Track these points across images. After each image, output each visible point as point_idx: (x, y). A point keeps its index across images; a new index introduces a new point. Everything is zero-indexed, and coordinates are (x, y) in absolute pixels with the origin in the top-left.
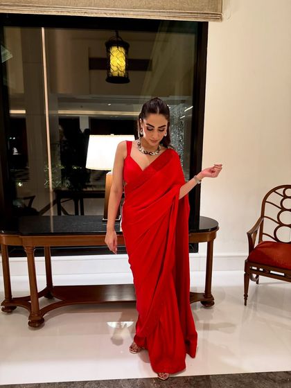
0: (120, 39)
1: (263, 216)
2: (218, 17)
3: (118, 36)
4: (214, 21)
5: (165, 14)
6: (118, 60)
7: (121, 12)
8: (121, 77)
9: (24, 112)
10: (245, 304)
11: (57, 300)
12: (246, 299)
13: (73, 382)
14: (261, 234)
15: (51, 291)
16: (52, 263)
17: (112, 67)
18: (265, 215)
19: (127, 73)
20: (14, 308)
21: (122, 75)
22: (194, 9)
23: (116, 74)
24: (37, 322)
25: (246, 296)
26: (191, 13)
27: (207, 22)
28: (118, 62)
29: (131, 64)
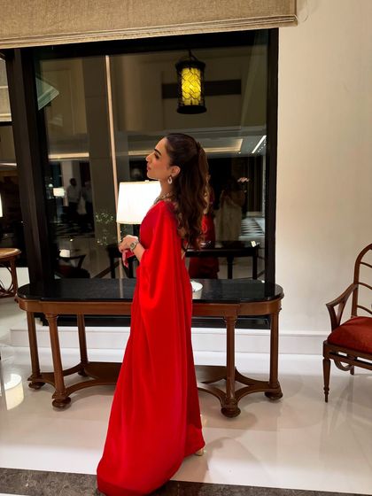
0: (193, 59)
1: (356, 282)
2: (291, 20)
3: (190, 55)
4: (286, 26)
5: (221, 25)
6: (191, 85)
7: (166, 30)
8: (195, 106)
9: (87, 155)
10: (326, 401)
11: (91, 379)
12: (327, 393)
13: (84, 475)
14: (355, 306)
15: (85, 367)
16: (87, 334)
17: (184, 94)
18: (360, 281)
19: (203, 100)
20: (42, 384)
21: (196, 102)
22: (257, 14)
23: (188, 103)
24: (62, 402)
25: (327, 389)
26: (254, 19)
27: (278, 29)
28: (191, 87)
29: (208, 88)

========

Brief: Print, without alteration, only the lines above between the one holding "4: (214, 21)" and the one holding "28: (118, 62)", inclusive.

Answer below:
4: (214, 21)
5: (165, 14)
6: (118, 60)
7: (121, 12)
8: (121, 77)
9: (24, 112)
10: (245, 304)
11: (57, 300)
12: (246, 299)
13: (73, 382)
14: (261, 234)
15: (51, 291)
16: (52, 263)
17: (112, 67)
18: (265, 215)
19: (127, 73)
20: (14, 308)
21: (122, 75)
22: (194, 9)
23: (116, 74)
24: (37, 322)
25: (246, 296)
26: (191, 13)
27: (207, 22)
28: (118, 62)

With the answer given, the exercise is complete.